More than 80 percent of drivers aged 75 or older who caused fatal accidents in 2016 had not been involved in any traffic accidents or violations in the preceding three years, according to a survey by the National Police Agency.
The survey result shows that many of the elderly drivers ended up involved in serious crashes without any prior incidents that could foreshadow a fatal accident. It also indicates the difficulties faced by elderly drivers as they consider whether they should voluntarily surrender their driver’s licenses.
Elderly drivers “should not be overconfident that they are all right, even if they have not caused any accidents or committed any traffic violations,” an NPA official warned. “We’d like you to use a police consultation service if you feel uneasy about driving in any way.”
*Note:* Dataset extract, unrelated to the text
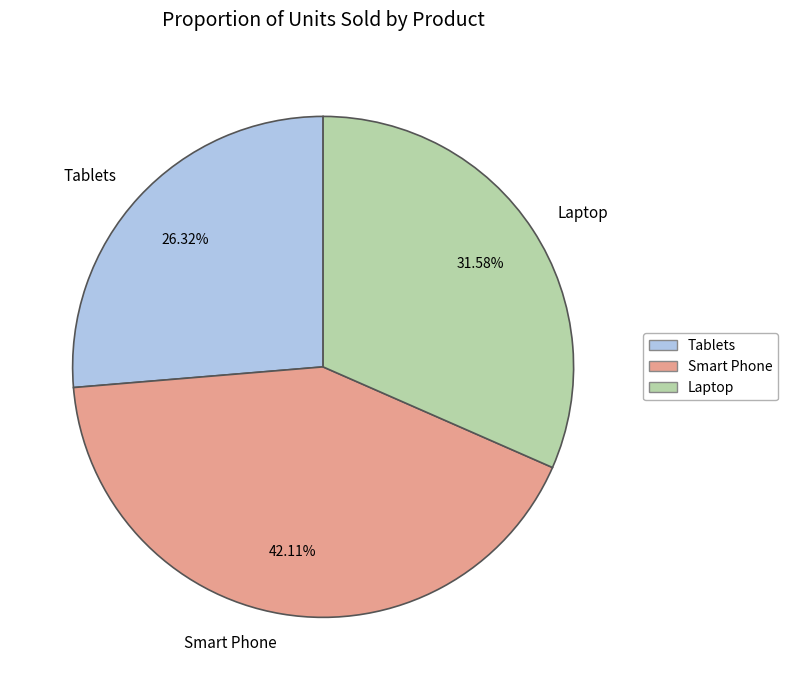

What percentage do Smart Phone and Laptop together represent?

73.7%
According to the agency, of 425 elderly drivers who caused fatal accidents in 2016, 356 — or about 84 percent — had experienced no traffic accidents in the past three years. Fifty-three drivers had one accident, while six had two and four had four.
Of the total, 360 drivers, or about 85 percent, had committed no traffic violations, with 49 violating a rule once, eight twice and one five or more times.
In cognitive function tests conducted mainly at the time of license renewals, 34 elderly drivers, or 8 percent, showed signs of dementia. A total of 180 drivers, or 42.4 percent, were judged to be at risk of suffering declines in cognitive functions, while 211, or 49.6 percent, were free of problems.
Failure to stop at designated locations accounted for many of the traffic violations committed by the elderly drivers, while cases of jumping red lights were also confirmed.
Many offenses also occurred that are difficult to link with declines in physical functions, such as seat belt violations.
The revised Road Traffic Act, aimed at strengthening dementia checks for drivers aged 75 or older, came into force in March last year. From that point until the end of the year, 46,911 drivers showed signs of dementia in cognitive tests. Of that number, 1,351 had their licenses revoked or suspended after they were diagnosed by doctors as suffering from dementia.
In 2017, a record 253,937 elderly drivers voluntarily gave up their driver’s licenses.